*** Opening Provided text ***
How do you graph the function #0 = x^2+6x+9# ?

2 Answers
Oct 9, 2017

See explanation...

Explanation:

The given expression:

#0 = x^2+6x+9#

is an equation, not a function.

We can express the related function as:

#f(x) = x^2+6x+9 = (x+3)^2#

In which case the given equation represents the zeros of the function, i.e. the intersections of #f(x)# with the #x# axis.

Note that for any real number #t#, we have #t^2>=0#, with equality if and only if #t=0#.
*** Closing Provided text ***
▸ Brief:
Extend the answer about graphing x^2+6x+9, starting right after its last sentence.
*** Opening Dataset ***
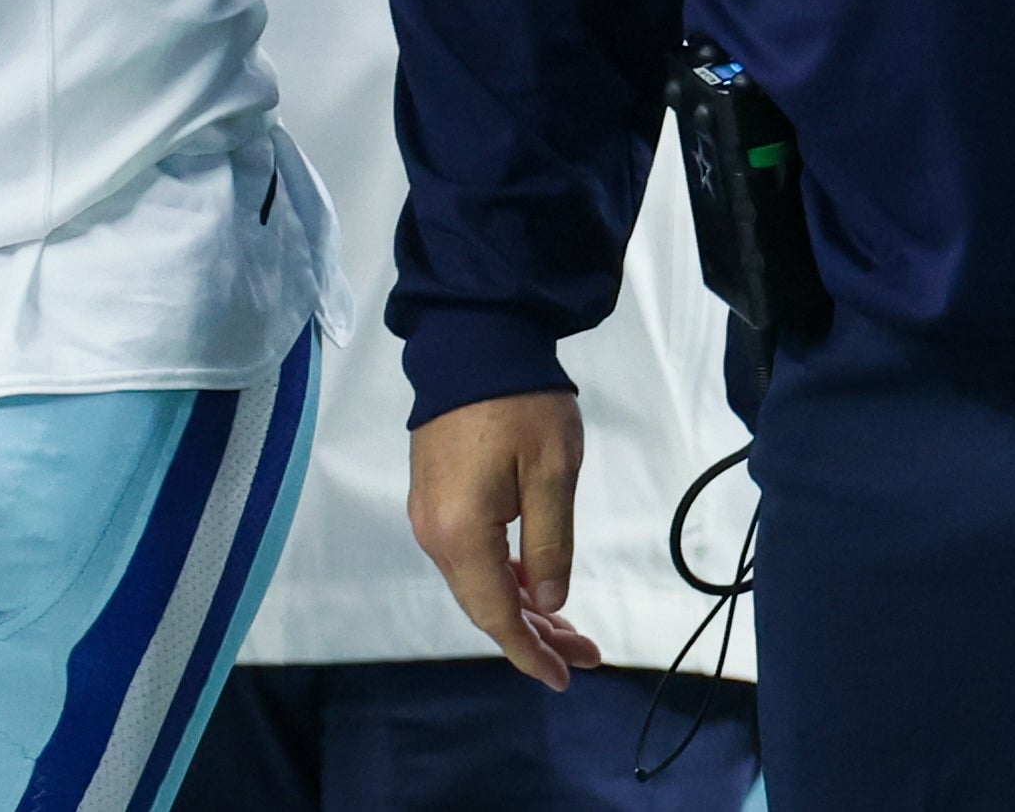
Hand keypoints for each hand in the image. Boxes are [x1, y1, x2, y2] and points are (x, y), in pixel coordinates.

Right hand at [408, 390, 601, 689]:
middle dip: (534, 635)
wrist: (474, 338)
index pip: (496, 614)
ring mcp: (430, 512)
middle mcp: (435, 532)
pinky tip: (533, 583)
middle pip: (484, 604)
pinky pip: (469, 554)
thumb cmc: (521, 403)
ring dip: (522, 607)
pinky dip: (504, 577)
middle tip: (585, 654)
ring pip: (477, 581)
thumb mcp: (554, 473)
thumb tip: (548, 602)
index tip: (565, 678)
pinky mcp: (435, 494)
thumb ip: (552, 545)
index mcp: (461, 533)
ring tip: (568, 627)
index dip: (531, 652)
*** Closing Dataset ***
▸ Exercise result:
Hence:

#(x+3)^2 >= 0#

with equality if and only if #x+3 = 0#, i.e. #x = -3#

So what we have here is a parabola with vertex on the #x# axis at the point #(-3, 0)#

To find the intersection with the #y# axis, set #x=0# to find:

#f(0) = 0^2+6(0)+9 = 9#

That is: #(0, 9)#

We could evaluate #f(x)# for a few different values of #x# to find some more points through which the parabola passes, but note that the leading coefficient is #1#. So this parabola is essentially the same as #y=x^2#, but shifted #3# units to the left...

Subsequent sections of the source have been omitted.